Written request —
From the post about being banned in Venice, reproduce word for word the passage that opens with the words containing "Over this crossed" and closes with "extensively about it.".

[Begin Source document]

Banned in Venice

This week has turned out much different than expected. I returned from the Call To Action National Conference in Milwaukee where I had given a presentation on “The Nonviolence of Thomas Merton.” I also attended many wonderful liturgies and attended great presentations.

I immediately began finalizing arrangements and the materials for a retreat on Merton I was giving to a parish peace and justice group on Florida’s west coast this Friday and Saturday. Then, out of the blue, I was notified Wednesday evening that the retreat was canceled because I was no longer approved to speak in the Diocese of Venice. I had been approved last March to speak on Merton in San Marco and understood that once approved, further approval was not necessary. The retreat coordinator in October was told that I was approved when he inquired to make sure. What?

I arose early after a restless night and called the contact person. The chancellor had had the person in charge of the deacons call the deacon who was coordinating the retreat to deliver the message. Speaking of dialogue, openness and transparency! The only reason I have been able to find so far is that I support the ordination of women as priests. I now join a select group of people who I been told are banned in Venice–Joan Chitt5ister, Charlie Curran, Anthony Padovano. I also suspect that Roy Bourgeoise and John Dear are on the list.

How do they know this? In typical patriarchal, bureaucratic, un-Christ like manner the chancellor, who had my contact information on file, never called me to ask whether I supported the ordination of women as priests. Given the timing, I believe that I was disallowed to speak because I had attended Call To Action and given a presentation there. The chancellor has not had the decency or charity or even common courtesy to return my phone call or respond to my email so Iam forced to speculate on his reasons.

[If you are not familiar with Call To Action go to www.cta-usa.org and browse their web site. There were over 2,000 CTA members 9 2 or 3 PLUS!) in Milwaukee—all committed to reforming the church. The ordination of women as priests is tops on their agenda and Father Roy Bourgeoise of SOA Watch, has been talking around the country—obviously not in Venice—about removing the stained glass ceiling.]

As I read this morning’s reading from the Book of Wisdom, my lectio on the text led me right to oppression. Listen to Wisdom:

Over this crossed the whole nation sheltered by your hand,
after they beheld stupendous wonders.
For they ranged about like horses,
and bounded about like lambs,
praising you, O Lord! their deliverer.

Wisdom is recalling Israel’s deliverance from oppression. Jesus came to set free the oppressed. Then, it struck me. I am now among the oppressed. This is a new experience, especially for a white male. White privilege usually insulates us from oppression but not in the Diocese of Venice and many other dioceses around the country and world. Oppression kills the human spirit. Notice how Wisdom says that the Israelites were dancing around like horses and lambs rejoicing at their liberation from oppression. How I love the dancing metaphor. Merton writes extensively about it.

[End Source document]
[Begin Provided records]

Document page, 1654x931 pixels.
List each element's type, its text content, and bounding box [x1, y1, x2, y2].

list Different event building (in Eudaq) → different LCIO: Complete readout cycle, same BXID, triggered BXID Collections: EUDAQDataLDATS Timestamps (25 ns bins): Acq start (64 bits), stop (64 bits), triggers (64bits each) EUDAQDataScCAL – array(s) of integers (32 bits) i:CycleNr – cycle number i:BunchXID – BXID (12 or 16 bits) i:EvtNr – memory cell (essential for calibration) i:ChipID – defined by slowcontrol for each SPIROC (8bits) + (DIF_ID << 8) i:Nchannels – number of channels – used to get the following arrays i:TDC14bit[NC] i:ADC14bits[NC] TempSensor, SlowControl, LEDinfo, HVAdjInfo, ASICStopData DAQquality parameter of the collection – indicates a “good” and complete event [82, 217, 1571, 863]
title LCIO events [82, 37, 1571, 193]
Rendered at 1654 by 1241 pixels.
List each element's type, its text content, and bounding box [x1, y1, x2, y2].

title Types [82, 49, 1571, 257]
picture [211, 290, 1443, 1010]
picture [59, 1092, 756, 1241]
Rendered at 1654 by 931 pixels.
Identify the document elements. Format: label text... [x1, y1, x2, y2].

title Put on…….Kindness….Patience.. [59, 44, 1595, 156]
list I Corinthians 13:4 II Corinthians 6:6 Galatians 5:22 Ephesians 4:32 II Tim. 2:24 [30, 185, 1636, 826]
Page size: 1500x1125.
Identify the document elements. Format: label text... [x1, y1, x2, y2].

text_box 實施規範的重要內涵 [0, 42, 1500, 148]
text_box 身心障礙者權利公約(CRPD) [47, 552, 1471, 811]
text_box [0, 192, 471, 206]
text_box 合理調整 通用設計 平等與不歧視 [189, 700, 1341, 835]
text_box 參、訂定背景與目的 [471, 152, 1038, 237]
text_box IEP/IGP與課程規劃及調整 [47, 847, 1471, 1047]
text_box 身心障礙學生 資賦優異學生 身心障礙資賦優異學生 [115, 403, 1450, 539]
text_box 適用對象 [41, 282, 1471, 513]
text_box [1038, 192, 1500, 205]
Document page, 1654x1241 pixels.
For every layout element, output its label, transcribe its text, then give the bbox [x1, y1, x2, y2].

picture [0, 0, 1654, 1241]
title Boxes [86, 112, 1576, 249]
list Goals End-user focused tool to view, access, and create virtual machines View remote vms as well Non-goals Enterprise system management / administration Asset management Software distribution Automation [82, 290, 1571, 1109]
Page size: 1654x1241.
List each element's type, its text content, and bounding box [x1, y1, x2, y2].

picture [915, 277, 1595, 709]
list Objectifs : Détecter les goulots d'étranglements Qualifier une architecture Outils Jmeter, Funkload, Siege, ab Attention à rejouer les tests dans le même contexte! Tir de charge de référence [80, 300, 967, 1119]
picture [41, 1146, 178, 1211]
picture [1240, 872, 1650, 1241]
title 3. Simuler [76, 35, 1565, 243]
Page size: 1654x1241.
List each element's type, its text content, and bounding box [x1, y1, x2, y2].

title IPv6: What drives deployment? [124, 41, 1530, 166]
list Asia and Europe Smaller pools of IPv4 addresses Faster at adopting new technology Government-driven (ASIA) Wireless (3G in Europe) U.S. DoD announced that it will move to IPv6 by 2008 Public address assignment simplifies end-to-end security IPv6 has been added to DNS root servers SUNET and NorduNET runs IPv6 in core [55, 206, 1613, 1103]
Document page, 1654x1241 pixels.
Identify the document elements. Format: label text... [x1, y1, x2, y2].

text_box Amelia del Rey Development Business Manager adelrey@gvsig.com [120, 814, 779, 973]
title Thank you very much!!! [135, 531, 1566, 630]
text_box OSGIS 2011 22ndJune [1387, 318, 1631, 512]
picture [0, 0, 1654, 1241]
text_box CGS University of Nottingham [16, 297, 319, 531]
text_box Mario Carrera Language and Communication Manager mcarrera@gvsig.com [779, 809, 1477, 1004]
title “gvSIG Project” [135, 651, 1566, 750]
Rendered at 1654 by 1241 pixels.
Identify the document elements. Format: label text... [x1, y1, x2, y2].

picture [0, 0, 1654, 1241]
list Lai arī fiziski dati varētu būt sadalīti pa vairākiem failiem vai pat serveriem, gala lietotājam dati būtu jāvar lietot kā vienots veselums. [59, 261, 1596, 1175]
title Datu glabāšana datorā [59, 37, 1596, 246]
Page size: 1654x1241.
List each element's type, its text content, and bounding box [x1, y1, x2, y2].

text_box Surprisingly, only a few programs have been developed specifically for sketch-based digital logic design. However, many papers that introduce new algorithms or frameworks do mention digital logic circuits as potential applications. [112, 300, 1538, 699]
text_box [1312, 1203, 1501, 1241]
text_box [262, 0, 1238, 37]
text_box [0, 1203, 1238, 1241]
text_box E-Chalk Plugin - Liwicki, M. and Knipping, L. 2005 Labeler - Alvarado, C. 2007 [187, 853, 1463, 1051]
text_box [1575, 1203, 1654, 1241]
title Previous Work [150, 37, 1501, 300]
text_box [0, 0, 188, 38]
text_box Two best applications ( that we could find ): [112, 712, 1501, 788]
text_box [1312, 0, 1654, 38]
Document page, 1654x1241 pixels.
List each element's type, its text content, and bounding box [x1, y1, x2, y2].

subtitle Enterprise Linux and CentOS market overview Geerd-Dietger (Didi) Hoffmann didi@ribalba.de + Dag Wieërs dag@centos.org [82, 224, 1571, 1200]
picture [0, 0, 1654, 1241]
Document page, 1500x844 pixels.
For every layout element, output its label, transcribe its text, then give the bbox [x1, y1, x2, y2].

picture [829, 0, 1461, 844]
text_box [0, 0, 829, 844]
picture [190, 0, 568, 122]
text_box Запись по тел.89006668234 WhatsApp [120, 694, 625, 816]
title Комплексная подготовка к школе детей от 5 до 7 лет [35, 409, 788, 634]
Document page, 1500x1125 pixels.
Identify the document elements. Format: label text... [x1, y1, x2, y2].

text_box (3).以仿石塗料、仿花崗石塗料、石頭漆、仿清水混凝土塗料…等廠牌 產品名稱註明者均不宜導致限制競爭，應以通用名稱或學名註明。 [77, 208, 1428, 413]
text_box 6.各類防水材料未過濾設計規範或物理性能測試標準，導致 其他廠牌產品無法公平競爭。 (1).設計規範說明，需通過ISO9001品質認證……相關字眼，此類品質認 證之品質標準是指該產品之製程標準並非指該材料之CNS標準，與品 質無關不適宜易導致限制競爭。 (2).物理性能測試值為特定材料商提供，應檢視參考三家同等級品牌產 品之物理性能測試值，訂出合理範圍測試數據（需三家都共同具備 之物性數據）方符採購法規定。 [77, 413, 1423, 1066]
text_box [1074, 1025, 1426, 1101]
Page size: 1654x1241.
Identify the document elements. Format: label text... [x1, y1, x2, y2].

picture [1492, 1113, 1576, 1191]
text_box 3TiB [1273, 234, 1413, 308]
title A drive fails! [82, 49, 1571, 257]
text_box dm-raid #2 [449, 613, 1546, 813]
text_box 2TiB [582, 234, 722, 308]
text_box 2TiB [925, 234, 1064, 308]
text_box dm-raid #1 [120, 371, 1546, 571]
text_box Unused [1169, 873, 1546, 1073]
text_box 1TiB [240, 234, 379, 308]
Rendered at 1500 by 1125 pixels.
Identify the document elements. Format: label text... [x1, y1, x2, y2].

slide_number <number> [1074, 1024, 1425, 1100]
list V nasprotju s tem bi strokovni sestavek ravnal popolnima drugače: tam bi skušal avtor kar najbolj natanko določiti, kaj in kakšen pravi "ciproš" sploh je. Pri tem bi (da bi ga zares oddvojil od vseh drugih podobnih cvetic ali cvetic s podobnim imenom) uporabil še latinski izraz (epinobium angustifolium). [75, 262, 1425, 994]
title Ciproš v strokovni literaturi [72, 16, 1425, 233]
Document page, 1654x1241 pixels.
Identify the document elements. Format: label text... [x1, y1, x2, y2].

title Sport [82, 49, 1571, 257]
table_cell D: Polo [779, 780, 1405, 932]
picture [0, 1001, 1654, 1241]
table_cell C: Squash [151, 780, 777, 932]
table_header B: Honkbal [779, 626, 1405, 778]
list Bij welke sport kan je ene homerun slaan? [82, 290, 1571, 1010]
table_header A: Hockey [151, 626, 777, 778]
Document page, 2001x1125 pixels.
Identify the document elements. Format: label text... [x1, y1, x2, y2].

[End Provided records]

Task answer —
Over this crossed the whole nation sheltered by your hand,
after they beheld stupendous wonders.
For they ranged about like horses,
and bounded about like lambs,
praising you, O Lord! their deliverer.

Wisdom is recalling Israel’s deliverance from oppression. Jesus came to set free the oppressed. Then, it struck me. I am now among the oppressed. This is a new experience, especially for a white male. White privilege usually insulates us from oppression but not in the Diocese of Venice and many other dioceses around the country and world. Oppression kills the human spirit. Notice how Wisdom says that the Israelites were dancing around like horses and lambs rejoicing at their liberation from oppression. How I love the dancing metaphor. Merton writes extensively about it.